Smaller, more frequent meals keep your blood sugars levels stable – this will keep one feeling energized throughout the day. Those who have other health conditions such as gastroparesis, irritable bowel syndrome and acid reflux may feel better by eating small meals spaced three or four hours apart. Eating meals with snacks in-between are better for the digestive system, the body struggles to digest larger meals, especially if they are high in fat. A wait of six to eight hours between meals can cause problems at work, this can lead to a lack of focus, irritation (hangry), shakiness, low energy, low blood sugar levels, and eventually, over-eating.  SO eating snacks between meals is an ideal situation! Some people get so consumed at work they forget to eat-use your cell as an alarm for reminders. Make time for these snacks! They will make your day a more productive day!

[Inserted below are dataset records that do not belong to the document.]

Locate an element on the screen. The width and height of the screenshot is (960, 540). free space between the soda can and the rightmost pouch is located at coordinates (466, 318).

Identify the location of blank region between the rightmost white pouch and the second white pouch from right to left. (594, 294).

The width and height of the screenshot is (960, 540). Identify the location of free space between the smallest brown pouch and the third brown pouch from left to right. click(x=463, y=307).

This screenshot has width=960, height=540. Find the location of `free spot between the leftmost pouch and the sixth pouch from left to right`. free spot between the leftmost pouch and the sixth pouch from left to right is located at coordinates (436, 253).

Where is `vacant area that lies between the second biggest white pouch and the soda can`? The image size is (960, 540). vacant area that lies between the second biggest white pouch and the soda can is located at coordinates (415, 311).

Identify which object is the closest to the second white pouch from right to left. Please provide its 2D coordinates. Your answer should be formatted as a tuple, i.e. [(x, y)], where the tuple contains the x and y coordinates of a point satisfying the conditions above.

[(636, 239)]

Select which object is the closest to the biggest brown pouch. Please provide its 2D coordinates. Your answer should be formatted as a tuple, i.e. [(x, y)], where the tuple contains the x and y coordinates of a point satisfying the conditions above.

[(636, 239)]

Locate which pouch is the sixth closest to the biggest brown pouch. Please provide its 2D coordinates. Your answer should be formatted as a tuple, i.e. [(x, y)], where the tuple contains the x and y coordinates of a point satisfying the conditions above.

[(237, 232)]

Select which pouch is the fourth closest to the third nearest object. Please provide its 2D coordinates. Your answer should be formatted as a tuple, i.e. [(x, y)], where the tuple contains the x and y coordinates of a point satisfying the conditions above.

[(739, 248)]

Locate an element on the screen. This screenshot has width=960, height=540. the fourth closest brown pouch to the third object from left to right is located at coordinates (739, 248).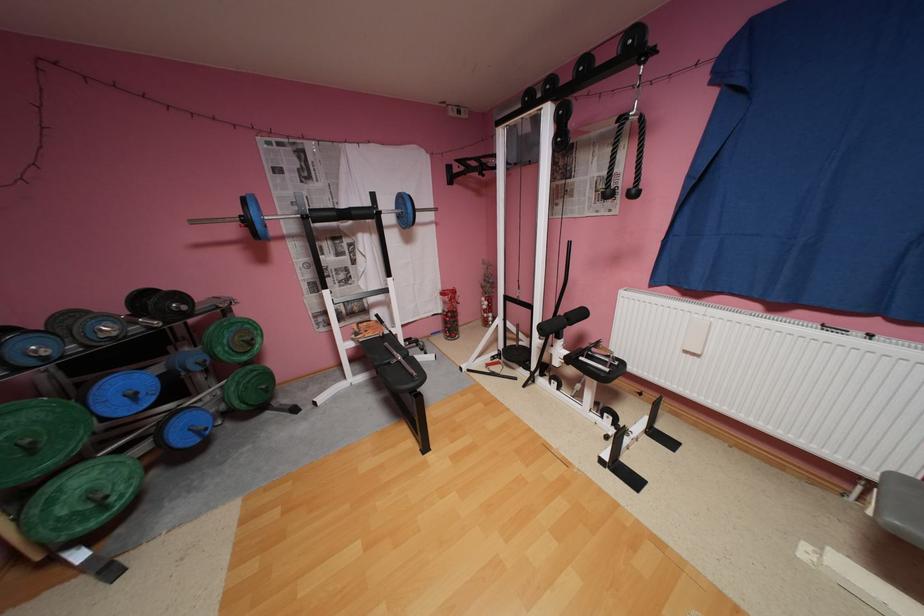
You are a GUI agent. You are given a task and a screenshot of the screen. Output one action in this format:
    pyautogui.click(x=<x>, y=<y>)
    Task: Click on the machine side handle
    
    Given the screenshot: What is the action you would take?
    pyautogui.click(x=562, y=321)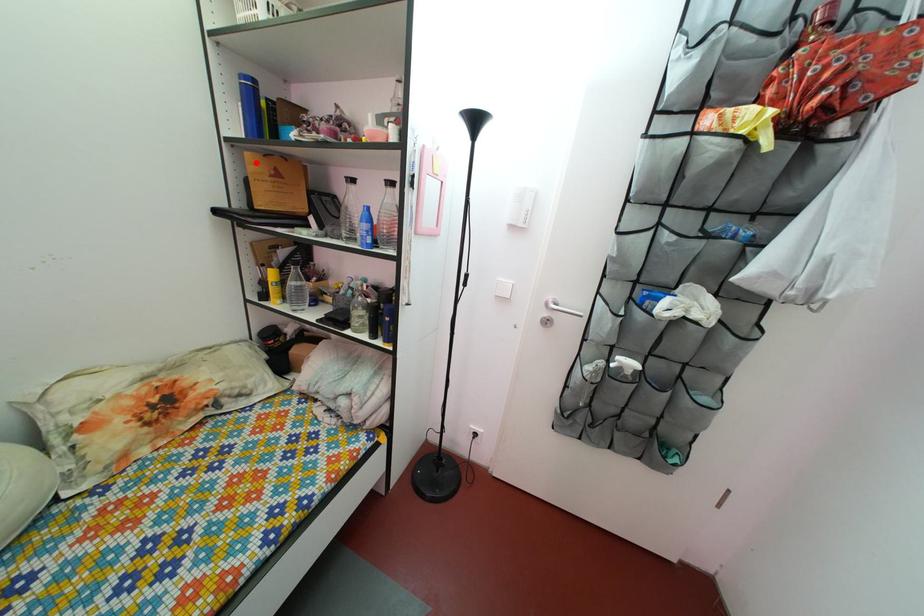
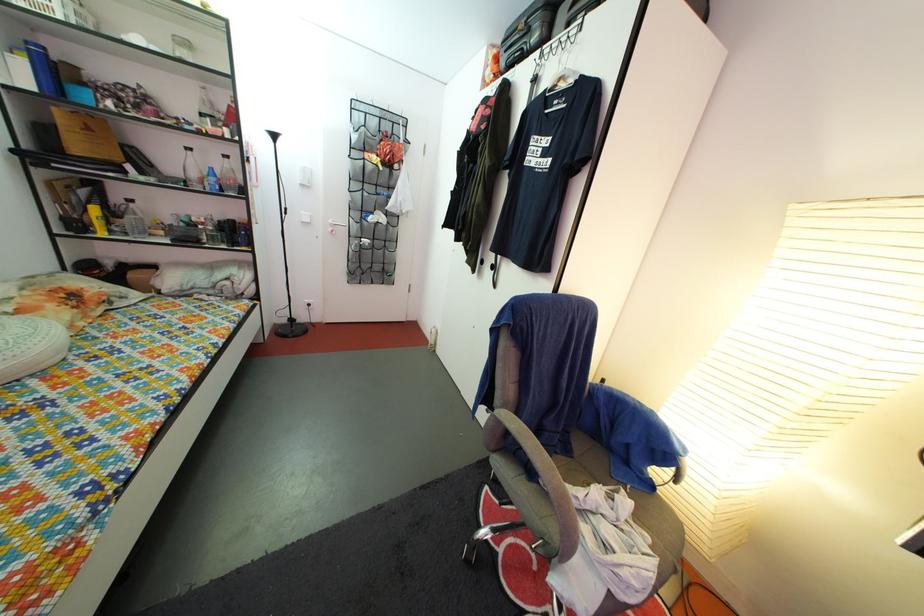
Question: I am providing you with two images of the same scene from different viewpoints. A red point is marked on the first image. At the location where the point appears in image 1, is it still visible in image 2?

Choices:
 (A) Yes
 (B) No

Answer: (A)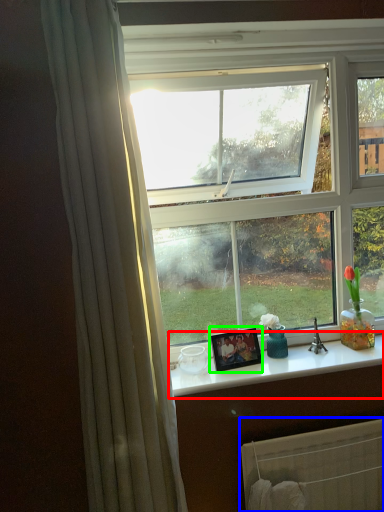
Question: Estimate the real-world distances between objects in this image. Which object is closer to counter top (highlighted by a red box), radiator (highlighted by a blue box) or picture frame (highlighted by a green box)?

Choices:
 (A) radiator
 (B) picture frame

Answer: (B)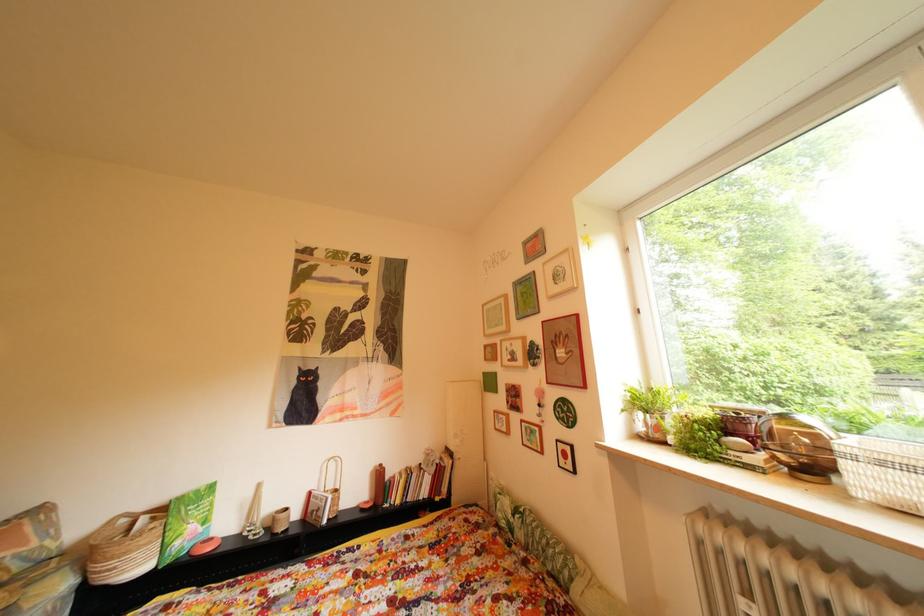
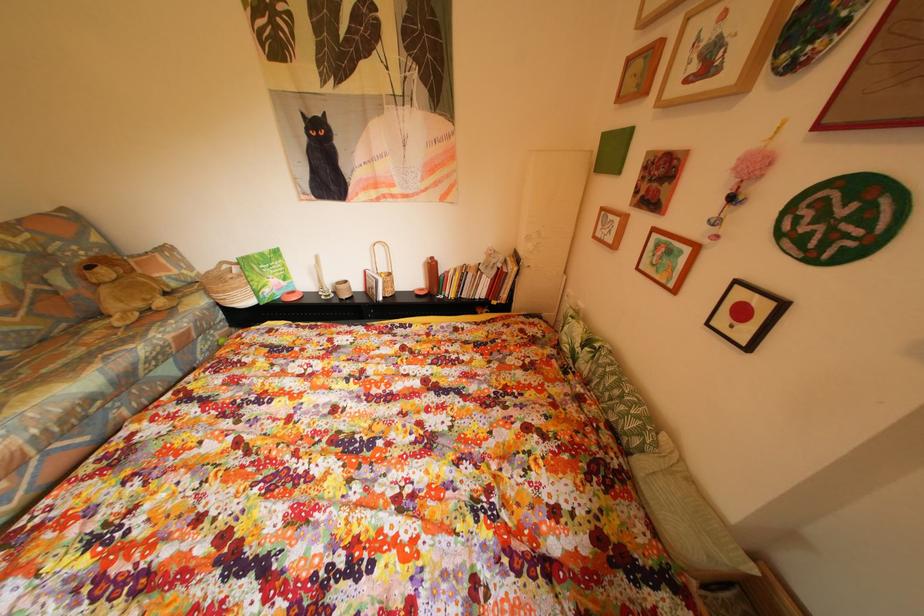
Based on the continuous images, in which direction is the camera rotating?

The camera rotated toward left-down.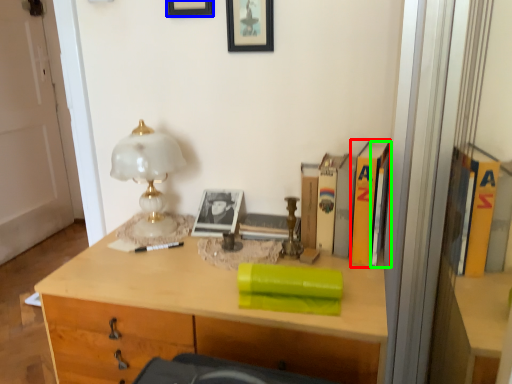
Question: Considering the real-world distances, which object is farthest from paperback book (highlighted by a red box)? picture frame (highlighted by a blue box) or book (highlighted by a green box)?

Choices:
 (A) picture frame
 (B) book

Answer: (A)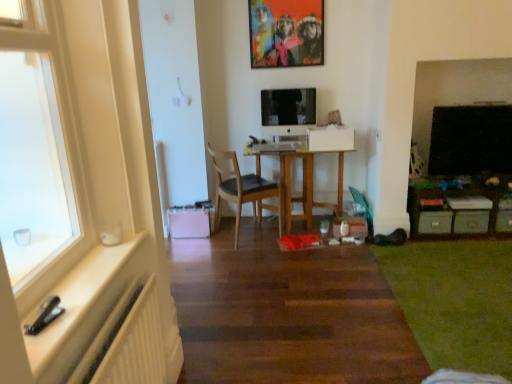
Find the location of `blank space above white ribbed radiator at lower left (from a real-world perspective)`. blank space above white ribbed radiator at lower left (from a real-world perspective) is located at coordinates (x=112, y=330).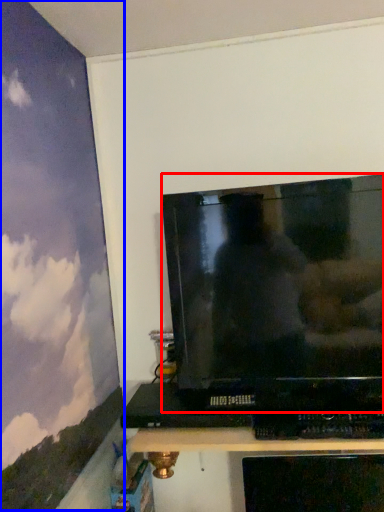
Question: Which object appears closest to the camera in this image, television (highlighted by a red box) or backdrop (highlighted by a blue box)?

Choices:
 (A) television
 (B) backdrop

Answer: (B)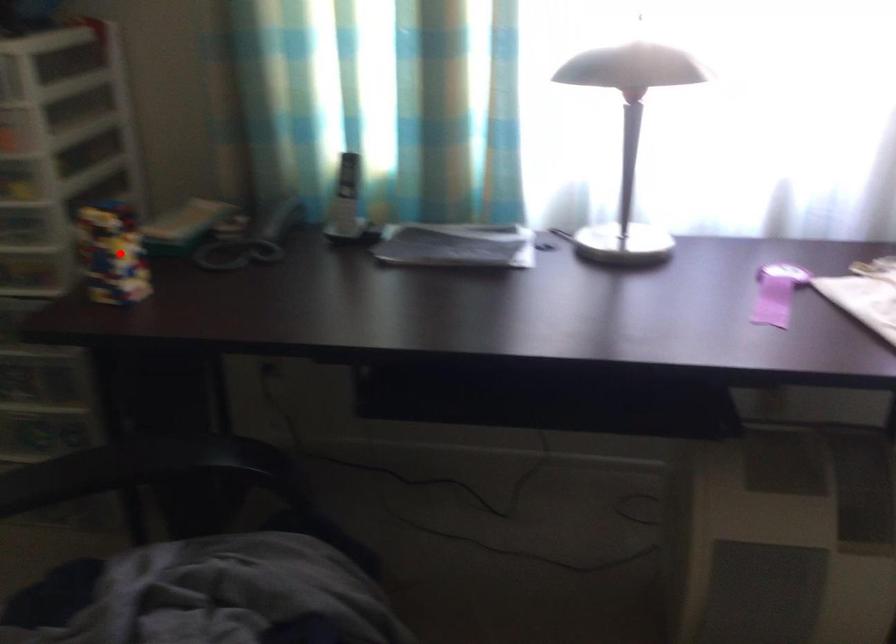
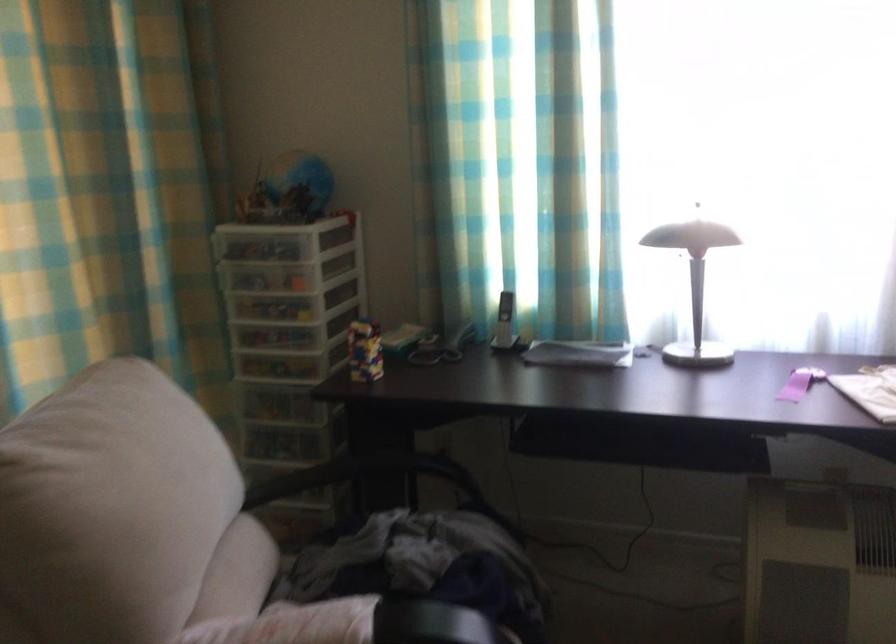
Question: A red point is marked in image1. In image2, is the corresponding 3D point closer to the camera or farther? Reply with the corresponding letter.

Choices:
 (A) The corresponding 3D point is closer.
 (B) The corresponding 3D point is farther.

Answer: (B)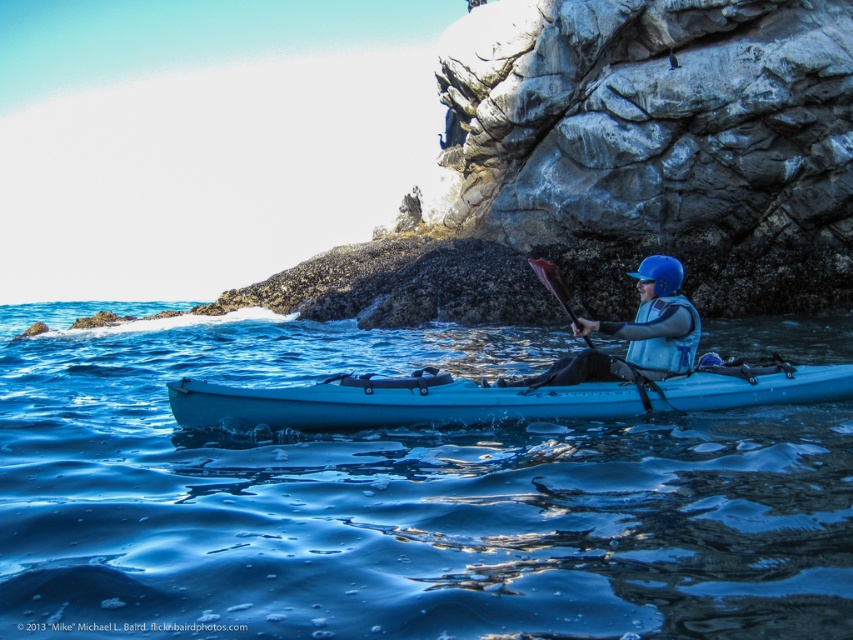
Is point (482, 593) in front of point (666, 401)?

Yes, it is.

Is blue glossy water at center closer to camera compared to light blue plastic canoe at center?

That is True.

Which is in front, point (683, 536) or point (184, 384)?

Point (683, 536) is in front.

Where is `blue glossy water at center`? This screenshot has width=853, height=640. blue glossy water at center is located at coordinates (395, 497).

Does blue glossy water at center come in front of blue matte helmet at center?

Yes, it is in front of blue matte helmet at center.

Consider the image. Which of these two, blue glossy water at center or blue matte helmet at center, stands shorter?

blue matte helmet at center is shorter.

Locate an element on the screen. This screenshot has height=640, width=853. blue glossy water at center is located at coordinates (395, 497).

This screenshot has width=853, height=640. I want to click on blue glossy water at center, so click(395, 497).

Does light blue plastic canoe at center appear over blue matte helmet at center?

No.

Can you confirm if light blue plastic canoe at center is wider than blue matte helmet at center?

Indeed, light blue plastic canoe at center has a greater width compared to blue matte helmet at center.

You are a GUI agent. You are given a task and a screenshot of the screen. Output one action in this format:
    pyautogui.click(x=<x>, y=<y>)
    Task: Click on the light blue plastic canoe at center
    Image resolution: width=853 pixels, height=640 pixels.
    Given the screenshot: What is the action you would take?
    pyautogui.click(x=486, y=397)

You are a GUI agent. You are given a task and a screenshot of the screen. Output one action in this format:
    pyautogui.click(x=<x>, y=<y>)
    Task: Click on the light blue plastic canoe at center
    The image size is (853, 640).
    Given the screenshot: What is the action you would take?
    pyautogui.click(x=486, y=397)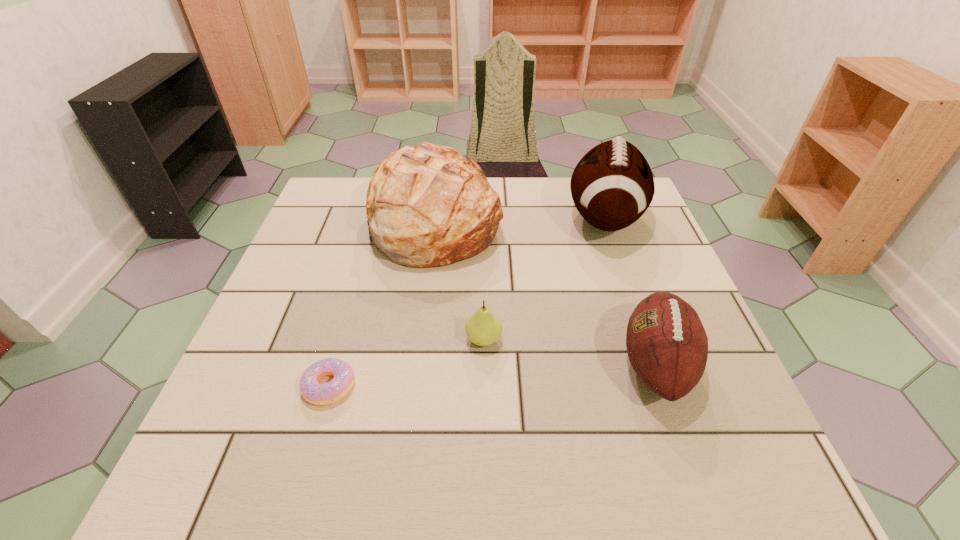
The height and width of the screenshot is (540, 960). Find the location of `vacant space located 0.210m on the right of the shortest object`. vacant space located 0.210m on the right of the shortest object is located at coordinates (468, 386).

At what (x,y) coordinates should I click in order to perform the action: click on bread that is at the far edge. Please return your answer as a coordinate pair (x, y). Looking at the image, I should click on (428, 206).

You are a GUI agent. You are given a task and a screenshot of the screen. Output one action in this format:
    pyautogui.click(x=<x>, y=<y>)
    Task: Click on the football (American) present at the far edge
    
    Given the screenshot: What is the action you would take?
    pyautogui.click(x=612, y=186)

Find the location of `bread at the left edge`. bread at the left edge is located at coordinates (428, 206).

Identify the location of doughnut that is at the left edge. The image size is (960, 540). (319, 394).

At what (x,y) coordinates should I click in order to perform the action: click on object positioned at the far left corner. Please return your answer as a coordinate pair (x, y). Looking at the image, I should click on (428, 206).

Locate an element on the screen. Image resolution: width=960 pixels, height=540 pixels. object positioned at the far right corner is located at coordinates (612, 186).

The width and height of the screenshot is (960, 540). In the image, there is a desktop. What are the coordinates of `vacant space at the far edge` in the screenshot? It's located at click(508, 210).

In the image, there is a desktop. Where is `free space at the left edge`? This screenshot has height=540, width=960. free space at the left edge is located at coordinates (255, 417).

The image size is (960, 540). I want to click on vacant space at the right edge of the desktop, so click(x=748, y=426).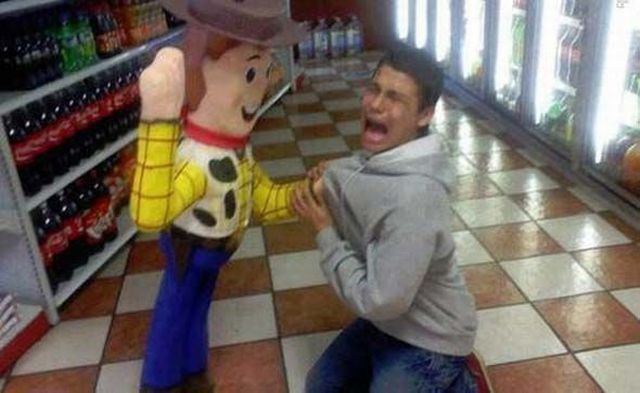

Easy and Tasty snack suggestions for work

  1. Raw Nuts are an ideal nutritious snack. They’ve been linked to a reduced risk of heart disease and may help prevent certain cancers, depression and other diseases. Nuts contain the perfect balance of healthy fat, protein, & fiber. They contain about 180 calories in a 1 oz serving, on average. Also, they taste great and don’t require refrigeration, so they’re perfect for carrying with you when away from home.
    Photo by Marta Branco from Pexels
  2. Roasted Chickpeas an unexpected but wholesome-appetizing snack. It’s as simple as roasting chickpeas in the oven and tossing them in spices or herbs. From smoky paprika to lemon and rosemary and garlic and Parmesan – they taste great! Great source of fiber as well! Roughly 1/2 cup offers 6 grams of fiber, 7 grams of protein, and 135 calories.
    Photo by Kyle Killam from Pexels
  3. Greek style yogurt & berries make a delicious, nutrient snack. In addition to a great source of calcium and potassium, Greek style yogurt is also high in protein. Berries are one of the best sources of antioxidants around. You’ll get a good variety of antioxidants if you consume a mixture of different-colored berries. (For example: blueberries, raspberries, blackberries, strawberries). Combining 3.5 oz of Greek style yogurt with half a cup of mixed berries provides about 10 grams of protein and less than 150 calories.
    Photo by Oleg Magni from Pexels
  4. Apple Slices with Peanut Butter. Apples and peanut butter taste awesome together. Apples are high in fiber and polyphenol antioxidants that improve gut health. Peanut butter may have additional benefits for heart health. It has been shown to increase HDL cholesterol and reduce LDL cholesterol and triglycerides. Keep in mind, peanut butter is high in calories. A medium apple with 1 tablespoon of natural peanut butter provides a nice balance of sweet flavor with crisp and creamy textures at under 200 calories.apples.jpg
    Photo by: Marg CaymanDesigns
  5. Cucumber Slices with Hummus. Cucumber and hummus are nutritious and go well together. Cucumbers contain cucurbitacin E, a compound that may have anti-cancer effects. Hummus is made from chickpeas, olive oil, and garlic which may improve heart health. One cup of sliced cucumbers dipped in 3.5 oz of hummus has about 180 calories.
  6. Edamame. A dish of steamed soybeans. It’s a great snack for vegetarians or anyone who enjoys their unique flavor and texture. Edamame is rich in the antioxidant kaempferol, which has been shown to cause weight loss and lower blood sugar in animal studies. It is also high in folate and several minerals, including iron, magnesium and manganese. One cup of edamame has around 17 grams of protein and 180 calories.
  7. Air-Popped Popcorn. Air popping is one of the healthiest ways to prepare popcorn because it does not involve oil, which can add to the fat and calorie content of your snack. Air-popped popcorn contains only 31 calories per cup. A cup of popcorn also contains 1.2 grams of fiber and less than 1 gram of fat. While popcorn contains only small amounts of vitamins and minerals, such as magnesium, potassium, and vitamin A, it has high levels of antioxidants.